David N. Bernatchez, réalisateur.

Le Clap : Au coeur du film, à travers de multiples personnages ancrés dans le milieu musical de Kinshasa, il y a Brigade Sarbati, un chanteur populaire qui y dirige un orchestre de musiciens et de danseuses. Avec lui et ses chansons, on part à la découverte de la scène locale. C’est le but premier du film?

DNB : Oui, il y avait la volonté de plonger dans cette scène musicale et de transmettre son énergie, ses règles internes qui servent de base au tissu social de Kinshasa. À travers elle, c’est tout le pays qui se raconte. Ici, on a surtout connu le chanteur Papa Wemba mais à Kinshasa, il y a tout un univers musical méconnu des Occidentaux. La rumba congolaise, c’est une institution incroyable. Les ensembles, c’est plus de 30 personnes à la fois sur scène et à la télé. Avec l’orchestre de Brigade, on découvre que La rumba actuelle, c’est une énergie mais aussi une manière de raconter la ville et ses ancrages. Comme elle est narrative, elle est chargée de noms de lieux, de personnages, d’émotions. Le titre du film d’ailleurs réfère à cette façon de se raconter à travers la musique, à la transmission des récits en chansons. C’est un phénomène qui rappelle celui des griots d’Afrique de l’Ouest chargés de transmettre les récits historiques à la population. Notre documentaire, c’est du cinéma direct, c’est partir à la rencontre de gens aux noms évocateurs comme Brigade, Pitchou Travolta, Panneau Solaire, Soleil Patron et Xena La Guerrière. Des pseudonymes liés à leur énergie, leur personnalité et l’imaginaire. Moi-même durant mon séjour là-bas, on m’a rebaptisé « Huitième merveille véritable couleur d’origine ». Les danses locales aussi ont des noms très imagées comme celle du mécanicien, du dindon ou du peigne.

Le Clap : Le film est coproduit avec la République démocratique du Congo et la Belgique, et il est coréalisé avec Sammy Bajoli. Le tournage a-t-il été ardu?

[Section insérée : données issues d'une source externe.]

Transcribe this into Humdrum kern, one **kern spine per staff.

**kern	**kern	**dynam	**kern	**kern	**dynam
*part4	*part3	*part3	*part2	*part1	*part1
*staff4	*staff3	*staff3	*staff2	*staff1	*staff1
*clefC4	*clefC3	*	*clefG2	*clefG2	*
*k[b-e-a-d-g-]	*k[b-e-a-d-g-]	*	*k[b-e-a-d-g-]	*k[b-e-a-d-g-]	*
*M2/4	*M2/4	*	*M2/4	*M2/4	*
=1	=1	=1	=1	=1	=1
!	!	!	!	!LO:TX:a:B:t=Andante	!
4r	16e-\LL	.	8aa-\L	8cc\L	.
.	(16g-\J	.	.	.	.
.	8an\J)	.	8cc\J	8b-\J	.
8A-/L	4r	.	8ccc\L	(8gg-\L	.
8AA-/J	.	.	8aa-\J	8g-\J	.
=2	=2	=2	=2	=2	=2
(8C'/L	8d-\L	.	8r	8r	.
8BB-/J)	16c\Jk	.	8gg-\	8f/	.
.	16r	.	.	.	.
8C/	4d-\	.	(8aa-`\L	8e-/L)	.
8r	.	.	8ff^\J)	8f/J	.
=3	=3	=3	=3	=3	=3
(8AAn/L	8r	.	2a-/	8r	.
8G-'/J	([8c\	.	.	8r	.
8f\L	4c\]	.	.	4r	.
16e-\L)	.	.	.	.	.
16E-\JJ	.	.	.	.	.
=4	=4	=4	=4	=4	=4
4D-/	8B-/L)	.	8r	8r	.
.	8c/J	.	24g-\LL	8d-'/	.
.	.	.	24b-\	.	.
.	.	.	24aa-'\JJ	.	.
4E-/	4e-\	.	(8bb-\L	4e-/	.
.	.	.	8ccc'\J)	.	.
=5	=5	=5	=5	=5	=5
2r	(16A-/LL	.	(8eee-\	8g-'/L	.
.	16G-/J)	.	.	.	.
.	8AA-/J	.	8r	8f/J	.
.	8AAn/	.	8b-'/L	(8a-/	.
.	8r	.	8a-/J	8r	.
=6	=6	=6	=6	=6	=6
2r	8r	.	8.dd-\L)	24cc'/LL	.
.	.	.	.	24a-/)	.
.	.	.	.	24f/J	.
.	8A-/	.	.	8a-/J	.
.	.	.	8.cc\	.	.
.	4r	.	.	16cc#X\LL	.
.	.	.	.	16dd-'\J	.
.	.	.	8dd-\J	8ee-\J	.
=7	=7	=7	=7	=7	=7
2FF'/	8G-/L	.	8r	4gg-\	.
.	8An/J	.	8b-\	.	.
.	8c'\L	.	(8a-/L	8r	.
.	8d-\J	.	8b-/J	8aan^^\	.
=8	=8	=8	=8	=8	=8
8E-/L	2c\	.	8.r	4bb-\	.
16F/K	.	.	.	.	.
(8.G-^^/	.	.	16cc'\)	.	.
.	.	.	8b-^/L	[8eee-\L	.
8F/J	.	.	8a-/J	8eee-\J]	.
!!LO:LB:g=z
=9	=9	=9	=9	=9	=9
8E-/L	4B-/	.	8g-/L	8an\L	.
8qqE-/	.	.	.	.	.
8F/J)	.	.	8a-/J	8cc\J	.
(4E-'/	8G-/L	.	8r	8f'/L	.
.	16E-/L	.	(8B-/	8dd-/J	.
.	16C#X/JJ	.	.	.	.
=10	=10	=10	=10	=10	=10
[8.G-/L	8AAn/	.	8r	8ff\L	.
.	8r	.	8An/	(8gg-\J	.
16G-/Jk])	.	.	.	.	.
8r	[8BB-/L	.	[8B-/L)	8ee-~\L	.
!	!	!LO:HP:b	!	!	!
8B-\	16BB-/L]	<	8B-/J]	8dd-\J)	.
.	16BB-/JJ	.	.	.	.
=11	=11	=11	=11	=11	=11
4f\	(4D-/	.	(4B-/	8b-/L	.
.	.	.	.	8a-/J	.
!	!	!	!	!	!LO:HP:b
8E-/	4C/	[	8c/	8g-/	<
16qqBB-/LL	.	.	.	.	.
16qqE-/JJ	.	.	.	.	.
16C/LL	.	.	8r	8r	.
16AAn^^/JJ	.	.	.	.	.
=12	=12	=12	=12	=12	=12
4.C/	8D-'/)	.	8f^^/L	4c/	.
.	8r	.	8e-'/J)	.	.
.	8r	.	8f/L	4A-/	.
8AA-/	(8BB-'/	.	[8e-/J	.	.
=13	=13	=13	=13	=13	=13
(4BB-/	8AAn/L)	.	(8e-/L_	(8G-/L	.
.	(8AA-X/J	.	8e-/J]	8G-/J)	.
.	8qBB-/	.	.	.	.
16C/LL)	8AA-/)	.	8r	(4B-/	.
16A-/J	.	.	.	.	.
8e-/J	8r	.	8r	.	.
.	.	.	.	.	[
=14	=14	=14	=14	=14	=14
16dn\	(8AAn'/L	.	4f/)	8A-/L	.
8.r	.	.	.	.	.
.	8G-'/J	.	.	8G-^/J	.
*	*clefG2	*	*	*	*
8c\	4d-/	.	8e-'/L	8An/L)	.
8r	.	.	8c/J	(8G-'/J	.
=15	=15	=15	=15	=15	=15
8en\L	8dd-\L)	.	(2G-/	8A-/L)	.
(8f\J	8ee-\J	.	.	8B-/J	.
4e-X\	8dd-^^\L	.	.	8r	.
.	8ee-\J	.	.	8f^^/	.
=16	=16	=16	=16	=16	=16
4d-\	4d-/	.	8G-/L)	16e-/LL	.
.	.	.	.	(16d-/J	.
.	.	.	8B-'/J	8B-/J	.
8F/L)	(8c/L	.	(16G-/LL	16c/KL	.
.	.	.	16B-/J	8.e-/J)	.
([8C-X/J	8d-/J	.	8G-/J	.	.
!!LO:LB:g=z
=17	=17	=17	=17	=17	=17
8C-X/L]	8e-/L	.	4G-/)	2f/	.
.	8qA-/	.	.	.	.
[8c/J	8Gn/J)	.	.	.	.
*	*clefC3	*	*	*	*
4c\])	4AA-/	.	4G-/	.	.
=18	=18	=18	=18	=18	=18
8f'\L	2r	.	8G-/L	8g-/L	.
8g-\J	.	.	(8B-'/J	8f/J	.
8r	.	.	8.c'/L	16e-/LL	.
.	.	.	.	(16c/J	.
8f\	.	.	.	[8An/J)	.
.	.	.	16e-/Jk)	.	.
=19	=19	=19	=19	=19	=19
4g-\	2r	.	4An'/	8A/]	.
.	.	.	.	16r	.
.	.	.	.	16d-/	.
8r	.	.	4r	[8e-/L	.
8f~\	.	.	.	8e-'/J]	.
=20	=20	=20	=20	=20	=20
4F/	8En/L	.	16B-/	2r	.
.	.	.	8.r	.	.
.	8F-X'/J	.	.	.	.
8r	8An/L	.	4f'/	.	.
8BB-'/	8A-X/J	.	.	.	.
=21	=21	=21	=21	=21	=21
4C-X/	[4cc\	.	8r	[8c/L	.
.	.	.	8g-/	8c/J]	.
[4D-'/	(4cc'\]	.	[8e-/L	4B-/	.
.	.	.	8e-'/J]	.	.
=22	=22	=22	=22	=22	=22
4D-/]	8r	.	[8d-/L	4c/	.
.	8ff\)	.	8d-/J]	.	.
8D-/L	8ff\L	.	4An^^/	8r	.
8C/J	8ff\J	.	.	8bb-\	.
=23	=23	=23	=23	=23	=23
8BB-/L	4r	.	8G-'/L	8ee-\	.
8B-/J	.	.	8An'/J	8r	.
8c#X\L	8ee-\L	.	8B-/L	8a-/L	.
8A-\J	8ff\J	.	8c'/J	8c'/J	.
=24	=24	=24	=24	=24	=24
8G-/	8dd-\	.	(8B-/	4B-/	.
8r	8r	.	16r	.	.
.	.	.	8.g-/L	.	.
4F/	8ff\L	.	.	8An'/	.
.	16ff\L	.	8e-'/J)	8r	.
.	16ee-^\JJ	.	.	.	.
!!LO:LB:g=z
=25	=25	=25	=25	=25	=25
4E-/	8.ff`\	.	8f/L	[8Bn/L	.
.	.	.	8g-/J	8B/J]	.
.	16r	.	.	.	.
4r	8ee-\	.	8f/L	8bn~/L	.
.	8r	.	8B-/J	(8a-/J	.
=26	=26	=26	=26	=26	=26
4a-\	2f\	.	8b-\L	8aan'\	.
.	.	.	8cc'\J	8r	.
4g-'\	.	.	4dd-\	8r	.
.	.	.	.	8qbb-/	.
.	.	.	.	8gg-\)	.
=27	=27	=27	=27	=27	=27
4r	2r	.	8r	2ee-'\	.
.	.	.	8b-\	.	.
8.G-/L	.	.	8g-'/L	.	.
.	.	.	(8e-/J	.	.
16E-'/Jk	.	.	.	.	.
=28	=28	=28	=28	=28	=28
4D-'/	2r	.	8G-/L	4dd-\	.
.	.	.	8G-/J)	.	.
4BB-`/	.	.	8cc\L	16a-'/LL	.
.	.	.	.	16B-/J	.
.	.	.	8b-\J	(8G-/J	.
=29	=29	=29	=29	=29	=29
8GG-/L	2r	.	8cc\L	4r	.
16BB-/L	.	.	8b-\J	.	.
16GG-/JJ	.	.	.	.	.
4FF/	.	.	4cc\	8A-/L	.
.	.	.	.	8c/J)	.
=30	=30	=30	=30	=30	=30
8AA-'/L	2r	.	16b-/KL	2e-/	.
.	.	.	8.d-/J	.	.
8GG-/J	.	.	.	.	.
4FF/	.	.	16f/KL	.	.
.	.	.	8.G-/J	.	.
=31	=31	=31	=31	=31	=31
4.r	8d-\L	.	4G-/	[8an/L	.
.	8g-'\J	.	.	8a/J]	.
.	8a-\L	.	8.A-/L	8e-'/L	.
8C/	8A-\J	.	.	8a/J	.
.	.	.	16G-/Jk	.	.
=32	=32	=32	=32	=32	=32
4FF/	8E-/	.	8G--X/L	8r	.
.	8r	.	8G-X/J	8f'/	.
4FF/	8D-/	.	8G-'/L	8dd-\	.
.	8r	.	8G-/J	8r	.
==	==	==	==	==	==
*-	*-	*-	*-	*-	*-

DNB : Ça a été une longue aventure. Notre budget n’était pas énorme et on avait en tout un peu moins de 30 jours de tournage qui se sont déroulés en 2015, 2016 et 2019. J’ai eu comme coréalisateur Sammy Baloji, mais à l’origine du projet nous étions trois avec Kiripi Katembo-Siku. L’apport de Kiripi était considérable mais il est subitement décédé peu après le début du tournage en 2015. On a repris le tournage sans moyens en 2016, on a tenu le projet à bout de bras pendant deux ans (merci à la coproductrice Rosa Spaliviero!) pour le terminer en 2020 mais la pandémie a retardé sa sortie.

Le Clap : Et maintenant, le film voyage beaucoup!

DNB : Disons qu’avec la pandémie c’était pas évident, mais qu’il commence enfin à circuler plus. On espère que le voyage sera long! Après Amsterdam (IDFA) fin 2020, il a été à Helsinki, Denton au Texas, Paris, Bruxelles, et il sera bientôt en Suède, à Leuven, Anvers, Ouagadougou et au Portugal. Le grand écran, dans les festivals et les salles de cinéma, c’est pour moi un lieu fondamental pour créer et réfléchir nos récits et nos images. Ce n’est pas un documentaire aussi facile d’accès que certains d’autres, mais j’ai cette conviction qu’il porte quelque chose de fort et d’important. J’aime à penser que ce film peut à la fois toucher les mélomanes congolais et ceux d’un peu partout dans le monde. Aussi à Kinshasa, avec un ami qui a beaucoup aidé à la production du film, on aussi ce projet de faire circuler Rumba Rules (et d’autres films) avec une salle ambulante. Pour vivre, il faut que le cinéma soit vu! Rumba Rules sort en salle au Québec et pour moi c’est vraiment incroyable. J’espère que les gens vont se déplacer et se donner la chance de vivre ça!